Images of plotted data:
——

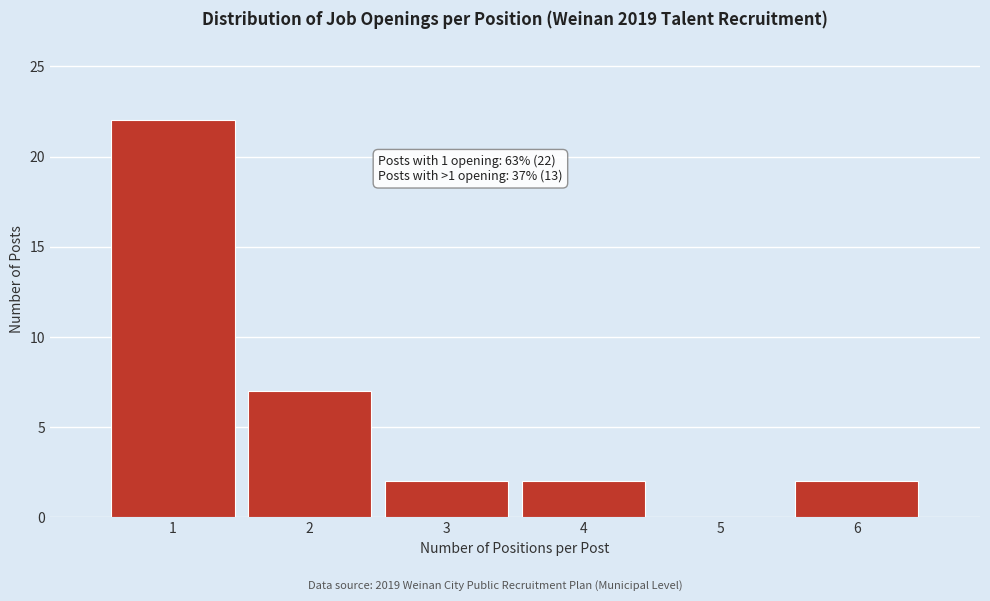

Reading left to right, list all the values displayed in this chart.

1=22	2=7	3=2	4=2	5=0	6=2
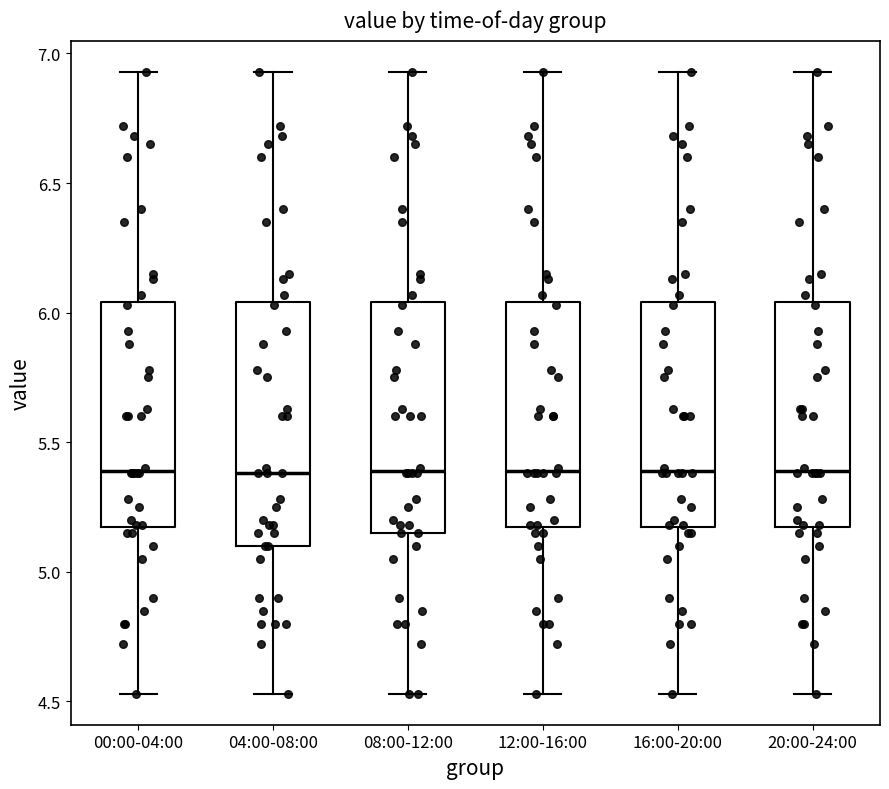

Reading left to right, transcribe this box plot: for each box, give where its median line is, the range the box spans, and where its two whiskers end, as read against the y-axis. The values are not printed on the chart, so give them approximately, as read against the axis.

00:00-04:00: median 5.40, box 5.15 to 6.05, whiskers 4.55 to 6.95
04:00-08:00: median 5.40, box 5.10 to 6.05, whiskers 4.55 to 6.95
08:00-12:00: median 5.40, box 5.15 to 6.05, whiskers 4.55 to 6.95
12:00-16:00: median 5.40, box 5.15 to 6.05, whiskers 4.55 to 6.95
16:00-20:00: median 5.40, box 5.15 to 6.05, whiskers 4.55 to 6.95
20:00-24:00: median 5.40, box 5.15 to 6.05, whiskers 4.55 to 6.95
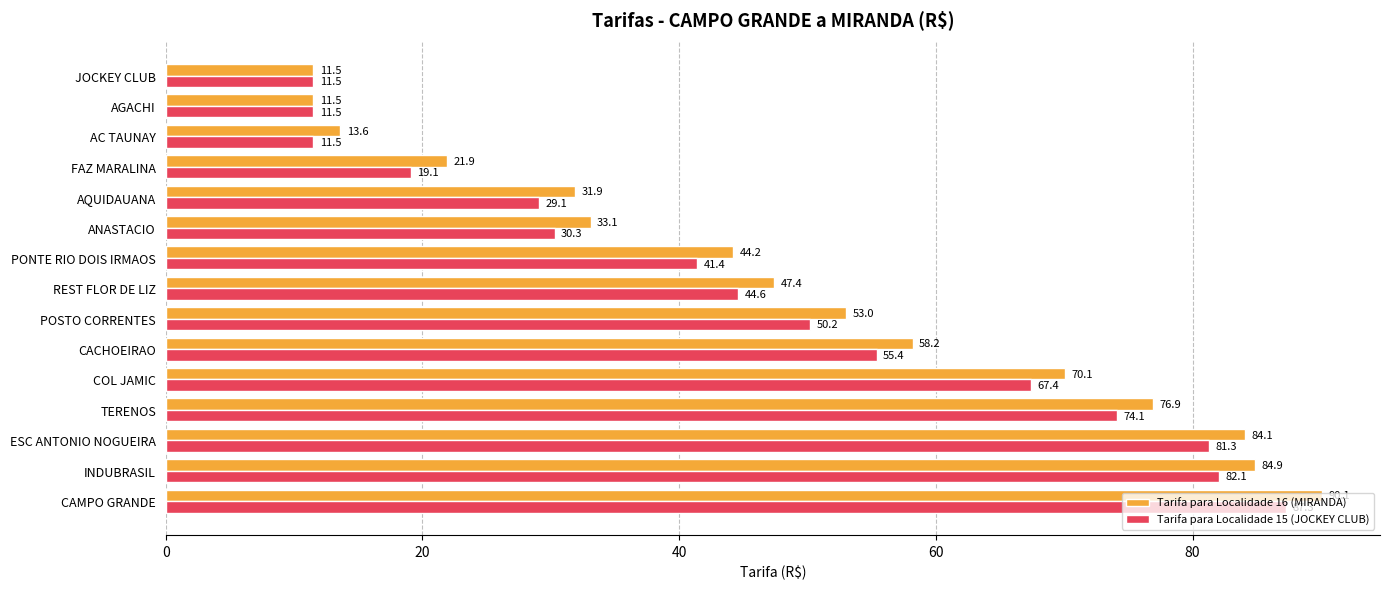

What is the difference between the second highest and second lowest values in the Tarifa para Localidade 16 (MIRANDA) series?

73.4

——

> EXERCISE OBJECTIVE
Identify each line in the rows above that contains the word "chart", and copy those lines. Case counts.

> SOLUTION TO THE PROBLEM
Reading left to right, list all the values displayed in this chart.
Reading left to right, transcribe this box plot: for each box, give where its median line is, the range the box spans, and where its two whiskers end, as read against the y-axis. The values are not printed on the chart, so give them approximately, as read against the axis.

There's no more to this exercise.